Sunday, October 11, 2020

I Know God, Do I Know Jesus?

Earthen clay with dark and light ridges - a closeup view of a portion of a finger labyrinth


There it is. The question has been posed, not much more to say...

Oh, the backstory? What am I really asking? Is there something more to it?

It sure has been an interesting couple of days with one of those questions. Here we go...

I signed up at Church for the Episcopal Church series Sacred Ground, "a film- and readings-based dialogue series on race, grounded in faith." As I was beginning this adventure and reading some of the introductory material I read this quote:
To some God and Jesus may appeal in a way other than to us: some may come to faith in God and to love, without a conscious attachment to Jesus... They who seek God with all their hearts must, however, some day on their way meet Jesus. -- Heinrich Weinel and Alban G. Widgery, Jesus in the Nineteenth Century and After, p 405 as quoted on Page 1 of Jesus and the Disinherited, Howard Thurman, Copyright 1976, Howard Thurman.

  Later that day I was reading the May 2018 copy of Christianity Today my sister sent me so I could read a very interesting article by Kathleen G. Tallman, when I ran across an article in the Testimony section with the quick headline "Jesus Finds 'Napalm Girl'" (These Bombs Led Me to Christ) where Kim Phuc Phan Thi, The “Napalm Girl” from a famous Vietnam War photo tells her story of coming to faith. While I grew up in an "old school" somewhat High Church Episcopalian family I enjoy hearing/reading testimony and started reading. In her testimony she speaks not just of faith in God, but faith in Jesus.

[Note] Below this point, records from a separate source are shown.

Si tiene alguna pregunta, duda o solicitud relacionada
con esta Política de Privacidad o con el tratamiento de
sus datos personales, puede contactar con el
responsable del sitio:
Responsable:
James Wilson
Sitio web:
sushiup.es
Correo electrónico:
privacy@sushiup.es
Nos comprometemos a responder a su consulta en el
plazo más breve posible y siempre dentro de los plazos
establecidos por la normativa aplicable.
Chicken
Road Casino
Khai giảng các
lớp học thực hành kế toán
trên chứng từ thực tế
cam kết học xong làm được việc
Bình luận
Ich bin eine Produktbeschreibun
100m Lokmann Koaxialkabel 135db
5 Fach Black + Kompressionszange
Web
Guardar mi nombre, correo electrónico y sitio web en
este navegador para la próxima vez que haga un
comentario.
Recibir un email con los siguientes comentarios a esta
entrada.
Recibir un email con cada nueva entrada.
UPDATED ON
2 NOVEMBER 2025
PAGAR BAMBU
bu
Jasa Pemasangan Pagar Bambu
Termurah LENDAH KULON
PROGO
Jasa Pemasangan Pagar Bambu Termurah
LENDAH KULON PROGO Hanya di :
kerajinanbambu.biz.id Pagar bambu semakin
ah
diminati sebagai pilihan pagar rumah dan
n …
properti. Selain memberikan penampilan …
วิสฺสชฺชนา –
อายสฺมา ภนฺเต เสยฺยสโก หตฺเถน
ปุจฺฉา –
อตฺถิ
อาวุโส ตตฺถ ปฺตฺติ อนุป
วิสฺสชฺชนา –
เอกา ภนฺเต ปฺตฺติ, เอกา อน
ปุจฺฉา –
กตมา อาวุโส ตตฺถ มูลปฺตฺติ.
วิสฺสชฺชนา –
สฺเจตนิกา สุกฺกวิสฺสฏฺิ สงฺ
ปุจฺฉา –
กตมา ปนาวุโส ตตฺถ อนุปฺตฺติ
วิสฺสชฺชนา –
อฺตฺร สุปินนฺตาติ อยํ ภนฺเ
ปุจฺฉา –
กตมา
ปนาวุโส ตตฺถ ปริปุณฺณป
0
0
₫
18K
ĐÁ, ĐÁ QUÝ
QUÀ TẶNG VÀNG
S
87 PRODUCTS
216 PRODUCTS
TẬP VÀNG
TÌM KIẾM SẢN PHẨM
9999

Both of these talk not just about God, our Lord, the Trinity, but specifically about having a relationship with Jesus. Now, I have heard, and believed at some level, in faith in Jesus for years. I even claim to be "born again" and having a deep relationship with, well, "God". In my last post, Walking with Fish, Talking with God, I quite candidly talk of my personal relationship with God. But a relationship with Jesus? That is quite another thing.

So who am I in relationship with? Sure, there is the first intervention of my life in the winter of 1972 when I finally accepted the invitation to Bible Rap, a weekly bible study sponsored by the Methodist Youth Fellowship in Wellsville NY. As a high-school freshman I had spent any number of basketball game nights out of the house, but quite far away from any basketball games. I was drinking that half-pint or pint of peppermint schnapps I was always able to get a friendly college student to buy for me. But that night I was at Bible Rap and all I remember is Larry (our leader), a Bible passage being read, and something to do with a dollar bill that I couldn't grab ahold of. All of a sudden I realized I could let go, there was a spirit around me, and God was there! See, there it is, God was there. There were a number of times (many of us don't stop drinking the first intervention that happens, nor did I. It was nine years later, while chaperoning a Church youth weekend, that I finally let go, let God, and so far have not had a drink since.) Nor is life perfect. We get married, children are born, parents die, families argue, money runs tight, wars start and stop, jobs are lost (and are found)... No question, God IS in my life!

But this weekend I come face-to-face with the question "Do I have a personal relationship with Jesus?", or is this, as Winel and Widgery state, the time to finally meet Jesus, not just God?